- [Exercise]:
Leaving out the pictures, write the following records exactly as they read.

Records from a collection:

:::::

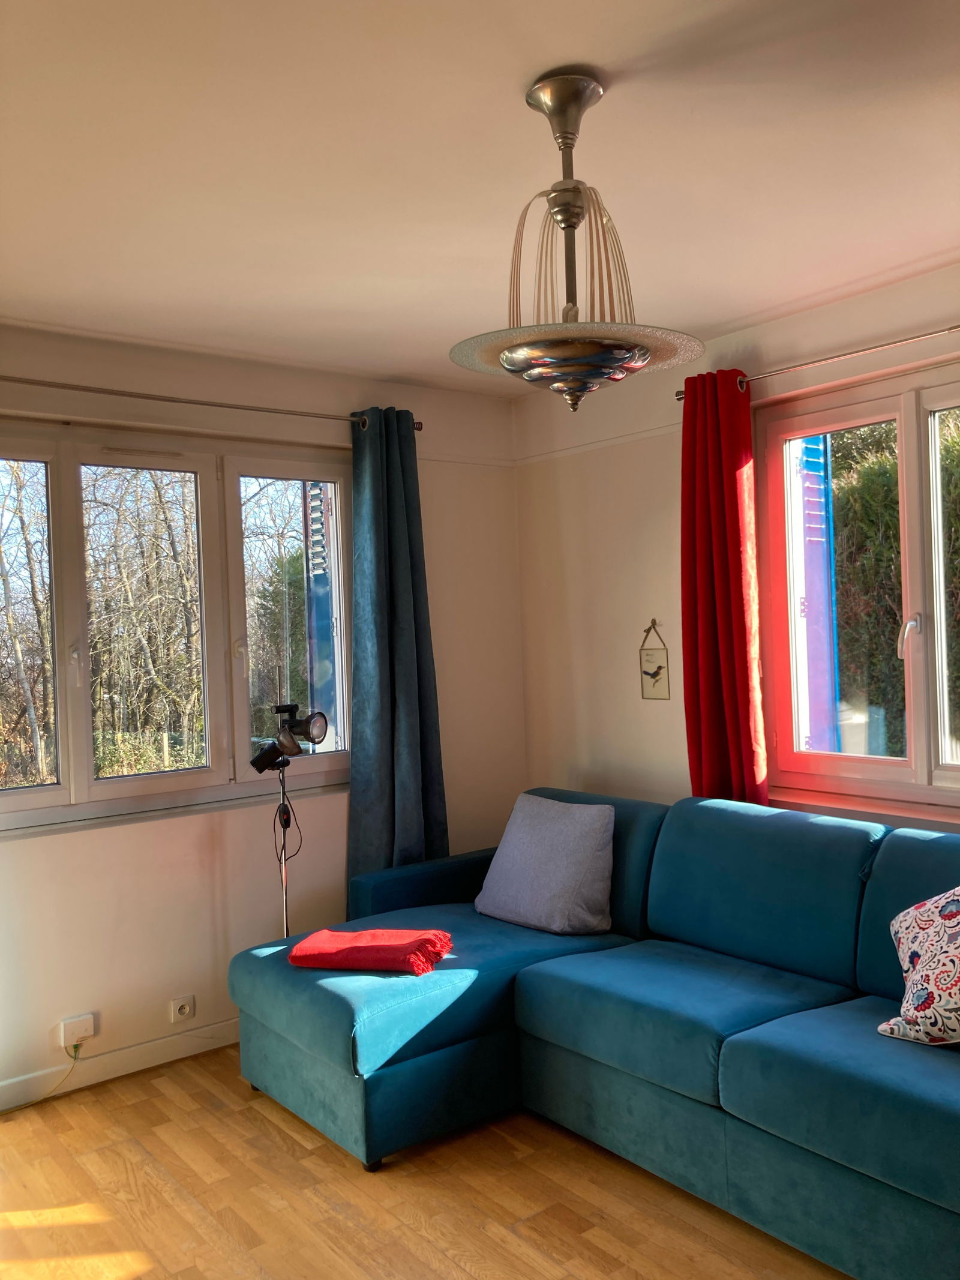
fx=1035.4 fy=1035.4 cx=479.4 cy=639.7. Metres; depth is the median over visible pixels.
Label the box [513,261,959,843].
right wall
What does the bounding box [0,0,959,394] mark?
ceiling
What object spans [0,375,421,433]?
left curtain rod
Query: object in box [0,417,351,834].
left window
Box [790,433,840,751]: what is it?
shutter
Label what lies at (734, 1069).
sectional sofa
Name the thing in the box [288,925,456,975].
red blanket
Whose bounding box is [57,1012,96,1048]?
wall socket
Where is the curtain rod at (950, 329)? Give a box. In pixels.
[673,324,959,401]
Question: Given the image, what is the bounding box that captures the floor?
[0,1046,853,1279]
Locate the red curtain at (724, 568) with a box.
[678,368,769,807]
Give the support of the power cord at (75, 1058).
attached to the wall socket at (80, 1028)
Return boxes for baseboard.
[0,1017,240,1110]
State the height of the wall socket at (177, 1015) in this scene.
0.078 m
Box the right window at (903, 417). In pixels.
[754,356,959,813]
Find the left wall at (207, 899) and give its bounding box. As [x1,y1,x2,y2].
[0,319,523,1110]
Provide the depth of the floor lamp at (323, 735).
3.57 m
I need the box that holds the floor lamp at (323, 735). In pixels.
[245,699,330,940]
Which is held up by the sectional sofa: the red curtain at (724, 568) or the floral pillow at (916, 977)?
the floral pillow at (916, 977)
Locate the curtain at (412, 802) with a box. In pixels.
[346,406,448,888]
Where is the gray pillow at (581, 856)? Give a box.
[474,792,616,934]
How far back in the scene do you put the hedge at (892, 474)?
6.79 m
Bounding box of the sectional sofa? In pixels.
[227,786,959,1276]
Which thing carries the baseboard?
attached to the left wall at (207, 899)
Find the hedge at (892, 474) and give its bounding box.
[828,409,959,757]
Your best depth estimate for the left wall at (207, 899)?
3.71 m
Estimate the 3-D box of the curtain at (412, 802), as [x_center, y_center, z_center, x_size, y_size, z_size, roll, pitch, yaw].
[-0.318,0.225,3.986,0.439,2.238,0.158,-2,0,-38]
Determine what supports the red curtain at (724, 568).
hanging from the curtain rod at (950, 329)
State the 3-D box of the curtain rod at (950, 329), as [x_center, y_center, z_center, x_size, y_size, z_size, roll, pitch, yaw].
[1.377,-0.894,2.980,0.130,0.057,1.900,-2,0,-38]
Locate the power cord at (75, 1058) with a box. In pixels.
[0,1044,82,1111]
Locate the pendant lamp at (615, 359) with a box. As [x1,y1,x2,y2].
[444,71,702,412]
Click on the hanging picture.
(655, 673)
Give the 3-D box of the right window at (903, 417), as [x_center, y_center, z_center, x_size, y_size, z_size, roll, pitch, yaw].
[1.459,-0.151,3.125,0.145,1.386,1.374,-2,0,-38]
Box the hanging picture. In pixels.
[639,621,671,700]
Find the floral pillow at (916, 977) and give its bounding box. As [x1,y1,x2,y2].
[877,886,959,1047]
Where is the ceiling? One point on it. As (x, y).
(518, 63)
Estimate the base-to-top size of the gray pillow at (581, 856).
0.415 m
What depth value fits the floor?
2.65 m
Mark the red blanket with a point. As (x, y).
(357, 947)
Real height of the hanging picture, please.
0.308 m
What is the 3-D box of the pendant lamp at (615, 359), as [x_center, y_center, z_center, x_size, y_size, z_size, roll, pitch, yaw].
[0.179,-0.744,2.004,0.495,0.634,0.497,-2,0,-38]
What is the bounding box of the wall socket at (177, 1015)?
[169,994,195,1022]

:::::

- [Exercise result]:
fx=1035.4 fy=1035.4 cx=479.4 cy=639.7. Metres; depth is the median over visible pixels.
Label the box [513,261,959,843].
right wall
What does the bounding box [0,0,959,394] mark?
ceiling
What object spans [0,375,421,433]?
left curtain rod
Query: object in box [0,417,351,834].
left window
Box [790,433,840,751]: what is it?
shutter
Label what lies at (734, 1069).
sectional sofa
Name the thing in the box [288,925,456,975].
red blanket
Whose bounding box is [57,1012,96,1048]?
wall socket
Where is the curtain rod at (950, 329)? Give a box. In pixels.
[673,324,959,401]
Question: Given the image, what is the bounding box that captures the floor?
[0,1046,853,1279]
Locate the red curtain at (724, 568) with a box.
[678,368,769,807]
Give the support of the power cord at (75, 1058).
attached to the wall socket at (80, 1028)
Return boxes for baseboard.
[0,1017,240,1110]
State the height of the wall socket at (177, 1015) in this scene.
0.078 m
Box the right window at (903, 417). In pixels.
[754,356,959,813]
Find the left wall at (207, 899) and give its bounding box. As [x1,y1,x2,y2].
[0,319,523,1110]
Provide the depth of the floor lamp at (323, 735).
3.57 m
I need the box that holds the floor lamp at (323, 735). In pixels.
[245,699,330,940]
Which is held up by the sectional sofa: the red curtain at (724, 568) or the floral pillow at (916, 977)?
the floral pillow at (916, 977)
Locate the curtain at (412, 802) with a box. In pixels.
[346,406,448,888]
Where is the gray pillow at (581, 856)? Give a box.
[474,792,616,934]
How far back in the scene do you put the hedge at (892, 474)?
6.79 m
Bounding box of the sectional sofa? In pixels.
[227,786,959,1276]
Which thing carries the baseboard?
attached to the left wall at (207, 899)
Find the hedge at (892, 474) and give its bounding box.
[828,409,959,757]
Your best depth estimate for the left wall at (207, 899)?
3.71 m
Estimate the 3-D box of the curtain at (412, 802), as [x_center, y_center, z_center, x_size, y_size, z_size, roll, pitch, yaw].
[-0.318,0.225,3.986,0.439,2.238,0.158,-2,0,-38]
Determine what supports the red curtain at (724, 568).
hanging from the curtain rod at (950, 329)
State the 3-D box of the curtain rod at (950, 329), as [x_center, y_center, z_center, x_size, y_size, z_size, roll, pitch, yaw].
[1.377,-0.894,2.980,0.130,0.057,1.900,-2,0,-38]
Locate the power cord at (75, 1058) with a box. In pixels.
[0,1044,82,1111]
Locate the pendant lamp at (615, 359) with a box. As [x1,y1,x2,y2].
[444,71,702,412]
Click on the hanging picture.
(655, 673)
Give the 3-D box of the right window at (903, 417), as [x_center, y_center, z_center, x_size, y_size, z_size, roll, pitch, yaw].
[1.459,-0.151,3.125,0.145,1.386,1.374,-2,0,-38]
Box the hanging picture. In pixels.
[639,621,671,700]
Find the floral pillow at (916, 977) and give its bounding box. As [x1,y1,x2,y2].
[877,886,959,1047]
Where is the ceiling? One point on it. As (x, y).
(518, 63)
Estimate the base-to-top size of the gray pillow at (581, 856).
0.415 m
What depth value fits the floor?
2.65 m
Mark the red blanket with a point. As (x, y).
(357, 947)
Real height of the hanging picture, please.
0.308 m
What is the 3-D box of the pendant lamp at (615, 359), as [x_center, y_center, z_center, x_size, y_size, z_size, roll, pitch, yaw].
[0.179,-0.744,2.004,0.495,0.634,0.497,-2,0,-38]
What is the bounding box of the wall socket at (177, 1015)?
[169,994,195,1022]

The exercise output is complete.